BEGIN TEXT SEGMENT
Advanced columnwise operations#
The single column transformer#
In cases where we want to apply a custom transformation to a series we need the ApplyToCols
structure to handle multiple columns, and if this transformation needs to be able to reject certain
columns and communicate this to ApplyToCols, we must to create a transformer from scratch
that raises this exception when appropriate: this can be done with the core.SingleColumnTranformer class.
For instance, we might want to create a custom transformer specialized in parsing zip codes:
in this example, the zip codes need to have the format AB123, that is two letters
followed by three digits.
>>> import pandas as pd
>>> df = pd.DataFrame({'sent': ["AB123", "BD601", "HS014"], 'received': ["AB1C45", "DU3K93", "WB9M88"]})
>>> df
sent received
0 AB123 AB1C45
1 BD601 DU3K93
2 HS014 WB9M88
We would like to be able to “unpack” the zip code so that we have a column for the letters and one for the digits; the transformer should also be able to “reject” a column if it does not satisfy the format we specify. A “rejected” column should be passed through unchanged, as it cannot be handled by this particular transformer.
We can therefore define a custom class that inherits from core.SingleColumnTranformer
and that raises core.RejectColumn if a column cannot be handled:
>>> from skrub.core import RejectColumn, SingleColumnTransformer
>>> class ZipcodeParser(SingleColumnTransformer):
... def __init__(self):
... return
... def fit_transform(self, X, y=None):
... if any(X.map(len) != 5):
... raise RejectColumn('This transformer only takes zip codes of length 5.')
... else:
... letters = X.map(lambda s: s[:2])
... try:
... numbers = X.map(lambda s: int(s[2:]))
... except:
... raise RejectColumn('Input zip codes must consist of two letters followed by three numbers.')
... return(pd.DataFrame({'letters': letters, 'numbers': numbers}))
>>> ZipcodeParser().fit_transform(df["sent"])
letters numbers
0 AB 123
1 BD 601
2 HS 14
We can use ApplyToCols to apply this transformer to the entire dataframe at once,
and set allow_reject=True to let rejected columns through without changes:
>>> from skrub import ApplyToCols
>>> ApplyToCols(ZipcodeParser(), allow_reject=True).fit_transform(df)
END TEXT SEGMENT
BEGIN COLLECTED MATERIAL
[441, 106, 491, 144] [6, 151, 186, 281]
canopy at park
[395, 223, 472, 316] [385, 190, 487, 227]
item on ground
END COLLECTED MATERIAL
→ **WRITTEN EXERCISE**
Write out the passage of the column transformer text above verbatim, between "Advanced columnwise operations#" and "the core.SingleColumnTranformer class.", inclusive.

→ **ANSWER TO THE EXERCISE**
Advanced columnwise operations#
The single column transformer#
In cases where we want to apply a custom transformation to a series we need the ApplyToCols
structure to handle multiple columns, and if this transformation needs to be able to reject certain
columns and communicate this to ApplyToCols, we must to create a transformer from scratch
that raises this exception when appropriate: this can be done with the core.SingleColumnTranformer class.